▸ **YOUR ASSIGNMENT**
Go through the material below and list only the lines that contain the word "ankle", copying each one in full.

▸ **DATA RECORDS**

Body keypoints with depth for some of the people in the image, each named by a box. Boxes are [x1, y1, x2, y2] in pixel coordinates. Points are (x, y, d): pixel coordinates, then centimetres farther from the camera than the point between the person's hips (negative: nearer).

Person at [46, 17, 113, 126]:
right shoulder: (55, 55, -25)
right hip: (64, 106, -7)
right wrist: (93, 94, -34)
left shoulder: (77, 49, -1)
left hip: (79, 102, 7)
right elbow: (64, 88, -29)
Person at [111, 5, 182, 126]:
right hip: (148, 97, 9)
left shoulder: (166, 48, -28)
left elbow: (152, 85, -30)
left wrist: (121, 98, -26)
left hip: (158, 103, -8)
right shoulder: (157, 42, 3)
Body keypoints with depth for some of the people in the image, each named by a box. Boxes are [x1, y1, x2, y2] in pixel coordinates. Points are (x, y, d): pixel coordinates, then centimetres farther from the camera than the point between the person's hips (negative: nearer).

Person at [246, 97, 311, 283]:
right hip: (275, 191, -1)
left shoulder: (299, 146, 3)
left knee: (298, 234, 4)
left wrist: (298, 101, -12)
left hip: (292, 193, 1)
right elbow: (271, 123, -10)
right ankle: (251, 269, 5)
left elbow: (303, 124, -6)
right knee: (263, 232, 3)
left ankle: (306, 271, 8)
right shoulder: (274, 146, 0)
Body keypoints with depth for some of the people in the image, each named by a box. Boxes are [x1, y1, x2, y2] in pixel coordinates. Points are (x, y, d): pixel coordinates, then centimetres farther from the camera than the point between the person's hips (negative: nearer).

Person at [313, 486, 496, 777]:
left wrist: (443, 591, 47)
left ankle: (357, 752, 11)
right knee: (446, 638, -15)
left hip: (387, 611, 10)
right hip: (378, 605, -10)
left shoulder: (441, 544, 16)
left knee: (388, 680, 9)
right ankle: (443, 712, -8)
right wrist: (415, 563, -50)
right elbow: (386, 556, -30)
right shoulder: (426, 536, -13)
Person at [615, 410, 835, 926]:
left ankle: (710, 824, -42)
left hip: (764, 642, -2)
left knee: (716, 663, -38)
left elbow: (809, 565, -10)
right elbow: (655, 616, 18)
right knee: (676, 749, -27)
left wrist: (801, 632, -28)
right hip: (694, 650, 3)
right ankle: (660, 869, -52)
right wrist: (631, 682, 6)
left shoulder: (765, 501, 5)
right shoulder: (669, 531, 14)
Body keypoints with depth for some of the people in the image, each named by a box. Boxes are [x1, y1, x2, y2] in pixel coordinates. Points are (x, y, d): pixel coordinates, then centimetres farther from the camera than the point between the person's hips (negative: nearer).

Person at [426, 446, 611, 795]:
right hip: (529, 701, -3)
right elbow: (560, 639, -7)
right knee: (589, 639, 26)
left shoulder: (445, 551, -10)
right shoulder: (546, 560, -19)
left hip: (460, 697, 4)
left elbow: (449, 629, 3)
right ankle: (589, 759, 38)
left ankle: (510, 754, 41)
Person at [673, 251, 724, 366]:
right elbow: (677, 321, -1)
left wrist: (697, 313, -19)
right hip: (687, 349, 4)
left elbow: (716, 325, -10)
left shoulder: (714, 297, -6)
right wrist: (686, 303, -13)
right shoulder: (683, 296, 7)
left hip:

▸ **COMPLETED TASK**
right ankle: (251, 269, 5)
left ankle: (306, 271, 8)
left ankle: (357, 752, 11)
right ankle: (443, 712, -8)
left ankle: (710, 824, -42)
right ankle: (660, 869, -52)
right ankle: (589, 759, 38)
left ankle: (510, 754, 41)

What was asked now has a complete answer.